(Stored data entries)
------------------------------------------------

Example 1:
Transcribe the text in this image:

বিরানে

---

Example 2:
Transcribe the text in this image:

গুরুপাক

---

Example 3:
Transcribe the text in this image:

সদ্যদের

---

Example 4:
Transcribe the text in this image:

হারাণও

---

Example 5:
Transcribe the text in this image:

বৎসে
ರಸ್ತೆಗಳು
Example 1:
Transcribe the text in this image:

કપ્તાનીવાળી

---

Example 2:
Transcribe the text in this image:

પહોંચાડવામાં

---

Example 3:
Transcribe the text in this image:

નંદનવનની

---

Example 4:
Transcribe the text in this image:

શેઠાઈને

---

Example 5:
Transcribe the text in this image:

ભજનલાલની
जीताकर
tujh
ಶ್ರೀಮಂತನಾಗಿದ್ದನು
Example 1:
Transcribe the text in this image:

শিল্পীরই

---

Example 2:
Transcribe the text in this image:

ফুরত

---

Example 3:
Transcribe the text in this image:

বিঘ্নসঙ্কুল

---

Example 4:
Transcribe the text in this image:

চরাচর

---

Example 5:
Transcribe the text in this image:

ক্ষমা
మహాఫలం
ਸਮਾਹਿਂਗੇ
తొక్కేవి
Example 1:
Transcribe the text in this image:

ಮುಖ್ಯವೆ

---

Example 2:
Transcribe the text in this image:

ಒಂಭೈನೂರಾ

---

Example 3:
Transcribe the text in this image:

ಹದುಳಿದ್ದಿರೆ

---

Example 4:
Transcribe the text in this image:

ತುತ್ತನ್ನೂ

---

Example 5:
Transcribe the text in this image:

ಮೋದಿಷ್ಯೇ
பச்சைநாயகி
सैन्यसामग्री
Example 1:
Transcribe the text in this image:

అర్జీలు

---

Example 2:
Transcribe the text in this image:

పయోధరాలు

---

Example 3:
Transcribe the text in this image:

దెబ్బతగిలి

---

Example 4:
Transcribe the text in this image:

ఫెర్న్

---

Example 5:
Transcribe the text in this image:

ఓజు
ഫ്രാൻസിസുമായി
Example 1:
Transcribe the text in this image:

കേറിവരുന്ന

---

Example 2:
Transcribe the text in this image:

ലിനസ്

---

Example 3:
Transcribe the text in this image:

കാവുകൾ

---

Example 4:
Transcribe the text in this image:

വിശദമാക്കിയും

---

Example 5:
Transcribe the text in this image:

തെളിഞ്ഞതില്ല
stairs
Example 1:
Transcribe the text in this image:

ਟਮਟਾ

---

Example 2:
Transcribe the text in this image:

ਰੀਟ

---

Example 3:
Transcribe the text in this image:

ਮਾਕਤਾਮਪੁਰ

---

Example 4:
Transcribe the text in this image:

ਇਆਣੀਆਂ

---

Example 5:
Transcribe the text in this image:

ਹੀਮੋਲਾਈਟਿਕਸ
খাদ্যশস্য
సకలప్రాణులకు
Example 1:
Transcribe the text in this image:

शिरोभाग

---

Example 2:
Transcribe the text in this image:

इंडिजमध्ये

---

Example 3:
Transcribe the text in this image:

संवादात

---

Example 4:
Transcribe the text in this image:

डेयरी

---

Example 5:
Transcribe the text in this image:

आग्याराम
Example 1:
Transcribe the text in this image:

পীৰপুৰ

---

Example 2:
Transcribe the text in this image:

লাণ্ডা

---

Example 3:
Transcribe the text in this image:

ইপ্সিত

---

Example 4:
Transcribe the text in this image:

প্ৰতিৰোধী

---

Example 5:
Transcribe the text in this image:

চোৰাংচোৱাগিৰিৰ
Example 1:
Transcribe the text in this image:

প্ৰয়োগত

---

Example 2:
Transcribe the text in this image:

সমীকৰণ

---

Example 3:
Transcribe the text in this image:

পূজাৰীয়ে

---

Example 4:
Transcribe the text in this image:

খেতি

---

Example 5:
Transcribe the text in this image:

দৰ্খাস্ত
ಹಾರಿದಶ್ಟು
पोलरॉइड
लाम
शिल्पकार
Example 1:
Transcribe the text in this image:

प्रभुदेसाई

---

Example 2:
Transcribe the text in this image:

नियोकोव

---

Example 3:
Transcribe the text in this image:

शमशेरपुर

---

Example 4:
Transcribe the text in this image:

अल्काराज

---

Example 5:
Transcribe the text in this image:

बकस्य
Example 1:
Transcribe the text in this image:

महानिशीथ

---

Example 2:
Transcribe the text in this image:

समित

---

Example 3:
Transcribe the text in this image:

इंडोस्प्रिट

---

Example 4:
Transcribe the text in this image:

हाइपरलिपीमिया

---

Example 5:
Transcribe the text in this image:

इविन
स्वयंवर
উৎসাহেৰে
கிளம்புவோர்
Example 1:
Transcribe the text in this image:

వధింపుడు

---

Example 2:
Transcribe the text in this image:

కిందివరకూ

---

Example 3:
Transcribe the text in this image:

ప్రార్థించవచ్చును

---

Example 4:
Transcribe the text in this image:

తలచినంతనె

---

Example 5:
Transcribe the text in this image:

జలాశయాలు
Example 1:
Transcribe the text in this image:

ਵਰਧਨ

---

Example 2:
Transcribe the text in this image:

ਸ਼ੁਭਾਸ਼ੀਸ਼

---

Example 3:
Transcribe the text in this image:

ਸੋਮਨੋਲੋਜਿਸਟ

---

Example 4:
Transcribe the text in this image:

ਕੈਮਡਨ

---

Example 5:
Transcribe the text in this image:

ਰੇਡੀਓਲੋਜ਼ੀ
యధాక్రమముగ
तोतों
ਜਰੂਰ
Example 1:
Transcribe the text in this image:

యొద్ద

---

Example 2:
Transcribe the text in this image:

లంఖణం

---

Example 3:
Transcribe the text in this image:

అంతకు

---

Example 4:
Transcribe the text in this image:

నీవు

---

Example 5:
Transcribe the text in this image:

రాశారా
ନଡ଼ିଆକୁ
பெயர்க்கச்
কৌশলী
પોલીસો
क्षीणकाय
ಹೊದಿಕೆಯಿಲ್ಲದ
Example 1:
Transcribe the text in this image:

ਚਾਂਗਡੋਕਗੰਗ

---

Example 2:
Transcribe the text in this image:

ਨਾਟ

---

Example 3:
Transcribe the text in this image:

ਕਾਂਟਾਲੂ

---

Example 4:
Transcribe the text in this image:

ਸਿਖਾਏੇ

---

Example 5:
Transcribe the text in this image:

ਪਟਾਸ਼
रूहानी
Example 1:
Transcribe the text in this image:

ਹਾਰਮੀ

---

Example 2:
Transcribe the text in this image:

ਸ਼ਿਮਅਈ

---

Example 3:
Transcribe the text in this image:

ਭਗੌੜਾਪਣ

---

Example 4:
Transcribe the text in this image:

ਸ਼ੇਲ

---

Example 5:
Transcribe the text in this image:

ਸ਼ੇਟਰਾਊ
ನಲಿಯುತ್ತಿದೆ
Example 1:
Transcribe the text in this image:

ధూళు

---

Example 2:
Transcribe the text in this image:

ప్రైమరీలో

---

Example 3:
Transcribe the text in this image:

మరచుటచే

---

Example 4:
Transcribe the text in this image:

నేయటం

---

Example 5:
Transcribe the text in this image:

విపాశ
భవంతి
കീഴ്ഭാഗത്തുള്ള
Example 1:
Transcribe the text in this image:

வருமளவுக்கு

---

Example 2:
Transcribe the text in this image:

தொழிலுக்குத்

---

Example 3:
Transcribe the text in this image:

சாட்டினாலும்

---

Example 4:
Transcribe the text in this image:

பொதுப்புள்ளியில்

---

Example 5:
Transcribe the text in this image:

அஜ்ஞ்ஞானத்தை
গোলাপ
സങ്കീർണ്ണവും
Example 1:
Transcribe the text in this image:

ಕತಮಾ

------------------------------------------------

→ Exercise objective
All lines of the data are to be repeated exactly as they stand.

→ Solution for this task
Example 1:
Transcribe the text in this image:

বিরানে

---

Example 2:
Transcribe the text in this image:

গুরুপাক

---

Example 3:
Transcribe the text in this image:

সদ্যদের

---

Example 4:
Transcribe the text in this image:

হারাণও

---

Example 5:
Transcribe the text in this image:

বৎসে
ರಸ್ತೆಗಳು
Example 1:
Transcribe the text in this image:

કપ્તાનીવાળી

---

Example 2:
Transcribe the text in this image:

પહોંચાડવામાં

---

Example 3:
Transcribe the text in this image:

નંદનવનની

---

Example 4:
Transcribe the text in this image:

શેઠાઈને

---

Example 5:
Transcribe the text in this image:

ભજનલાલની
जीताकर
tujh
ಶ್ರೀಮಂತನಾಗಿದ್ದನು
Example 1:
Transcribe the text in this image:

শিল্পীরই

---

Example 2:
Transcribe the text in this image:

ফুরত

---

Example 3:
Transcribe the text in this image:

বিঘ্নসঙ্কুল

---

Example 4:
Transcribe the text in this image:

চরাচর

---

Example 5:
Transcribe the text in this image:

ক্ষমা
మహాఫలం
ਸਮਾਹਿਂਗੇ
తొక్కేవి
Example 1:
Transcribe the text in this image:

ಮುಖ್ಯವೆ

---

Example 2:
Transcribe the text in this image:

ಒಂಭೈನೂರಾ

---

Example 3:
Transcribe the text in this image:

ಹದುಳಿದ್ದಿರೆ

---

Example 4:
Transcribe the text in this image:

ತುತ್ತನ್ನೂ

---

Example 5:
Transcribe the text in this image:

ಮೋದಿಷ್ಯೇ
பச்சைநாயகி
सैन्यसामग्री
Example 1:
Transcribe the text in this image:

అర్జీలు

---

Example 2:
Transcribe the text in this image:

పయోధరాలు

---

Example 3:
Transcribe the text in this image:

దెబ్బతగిలి

---

Example 4:
Transcribe the text in this image:

ఫెర్న్

---

Example 5:
Transcribe the text in this image:

ఓజు
ഫ്രാൻസിസുമായി
Example 1:
Transcribe the text in this image:

കേറിവരുന്ന

---

Example 2:
Transcribe the text in this image:

ലിനസ്

---

Example 3:
Transcribe the text in this image:

കാവുകൾ

---

Example 4:
Transcribe the text in this image:

വിശദമാക്കിയും

---

Example 5:
Transcribe the text in this image:

തെളിഞ്ഞതില്ല
stairs
Example 1:
Transcribe the text in this image:

ਟਮਟਾ

---

Example 2:
Transcribe the text in this image:

ਰੀਟ

---

Example 3:
Transcribe the text in this image:

ਮਾਕਤਾਮਪੁਰ

---

Example 4:
Transcribe the text in this image:

ਇਆਣੀਆਂ

---

Example 5:
Transcribe the text in this image:

ਹੀਮੋਲਾਈਟਿਕਸ
খাদ্যশস্য
సకలప్రాణులకు
Example 1:
Transcribe the text in this image:

शिरोभाग

---

Example 2:
Transcribe the text in this image:

इंडिजमध्ये

---

Example 3:
Transcribe the text in this image:

संवादात

---

Example 4:
Transcribe the text in this image:

डेयरी

---

Example 5:
Transcribe the text in this image:

आग्याराम
Example 1:
Transcribe the text in this image:

পীৰপুৰ

---

Example 2:
Transcribe the text in this image:

লাণ্ডা

---

Example 3:
Transcribe the text in this image:

ইপ্সিত

---

Example 4:
Transcribe the text in this image:

প্ৰতিৰোধী

---

Example 5:
Transcribe the text in this image:

চোৰাংচোৱাগিৰিৰ
Example 1:
Transcribe the text in this image:

প্ৰয়োগত

---

Example 2:
Transcribe the text in this image:

সমীকৰণ

---

Example 3:
Transcribe the text in this image:

পূজাৰীয়ে

---

Example 4:
Transcribe the text in this image:

খেতি

---

Example 5:
Transcribe the text in this image:

দৰ্খাস্ত
ಹಾರಿದಶ್ಟು
पोलरॉइड
लाम
शिल्पकार
Example 1:
Transcribe the text in this image:

प्रभुदेसाई

---

Example 2:
Transcribe the text in this image:

नियोकोव

---

Example 3:
Transcribe the text in this image:

शमशेरपुर

---

Example 4:
Transcribe the text in this image:

अल्काराज

---

Example 5:
Transcribe the text in this image:

बकस्य
Example 1:
Transcribe the text in this image:

महानिशीथ

---

Example 2:
Transcribe the text in this image:

समित

---

Example 3:
Transcribe the text in this image:

इंडोस्प्रिट

---

Example 4:
Transcribe the text in this image:

हाइपरलिपीमिया

---

Example 5:
Transcribe the text in this image:

इविन
स्वयंवर
উৎসাহেৰে
கிளம்புவோர்
Example 1:
Transcribe the text in this image:

వధింపుడు

---

Example 2:
Transcribe the text in this image:

కిందివరకూ

---

Example 3:
Transcribe the text in this image:

ప్రార్థించవచ్చును

---

Example 4:
Transcribe the text in this image:

తలచినంతనె

---

Example 5:
Transcribe the text in this image:

జలాశయాలు
Example 1:
Transcribe the text in this image:

ਵਰਧਨ

---

Example 2:
Transcribe the text in this image:

ਸ਼ੁਭਾਸ਼ੀਸ਼

---

Example 3:
Transcribe the text in this image:

ਸੋਮਨੋਲੋਜਿਸਟ

---

Example 4:
Transcribe the text in this image:

ਕੈਮਡਨ

---

Example 5:
Transcribe the text in this image:

ਰੇਡੀਓਲੋਜ਼ੀ
యధాక్రమముగ
तोतों
ਜਰੂਰ
Example 1:
Transcribe the text in this image:

యొద్ద

---

Example 2:
Transcribe the text in this image:

లంఖణం

---

Example 3:
Transcribe the text in this image:

అంతకు

---

Example 4:
Transcribe the text in this image:

నీవు

---

Example 5:
Transcribe the text in this image:

రాశారా
ନଡ଼ିଆକୁ
பெயர்க்கச்
কৌশলী
પોલીસો
क्षीणकाय
ಹೊದಿಕೆಯಿಲ್ಲದ
Example 1:
Transcribe the text in this image:

ਚਾਂਗਡੋਕਗੰਗ

---

Example 2:
Transcribe the text in this image:

ਨਾਟ

---

Example 3:
Transcribe the text in this image:

ਕਾਂਟਾਲੂ

---

Example 4:
Transcribe the text in this image:

ਸਿਖਾਏੇ

---

Example 5:
Transcribe the text in this image:

ਪਟਾਸ਼
रूहानी
Example 1:
Transcribe the text in this image:

ਹਾਰਮੀ

---

Example 2:
Transcribe the text in this image:

ਸ਼ਿਮਅਈ

---

Example 3:
Transcribe the text in this image:

ਭਗੌੜਾਪਣ

---

Example 4:
Transcribe the text in this image:

ਸ਼ੇਲ

---

Example 5:
Transcribe the text in this image:

ਸ਼ੇਟਰਾਊ
ನಲಿಯುತ್ತಿದೆ
Example 1:
Transcribe the text in this image:

ధూళు

---

Example 2:
Transcribe the text in this image:

ప్రైమరీలో

---

Example 3:
Transcribe the text in this image:

మరచుటచే

---

Example 4:
Transcribe the text in this image:

నేయటం

---

Example 5:
Transcribe the text in this image:

విపాశ
భవంతి
കീഴ്ഭാഗത്തുള്ള
Example 1:
Transcribe the text in this image:

வருமளவுக்கு

---

Example 2:
Transcribe the text in this image:

தொழிலுக்குத்

---

Example 3:
Transcribe the text in this image:

சாட்டினாலும்

---

Example 4:
Transcribe the text in this image:

பொதுப்புள்ளியில்

---

Example 5:
Transcribe the text in this image:

அஜ்ஞ்ஞானத்தை
গোলাপ
സങ്കീർണ്ണവും
Example 1:
Transcribe the text in this image:

ಕತಮಾ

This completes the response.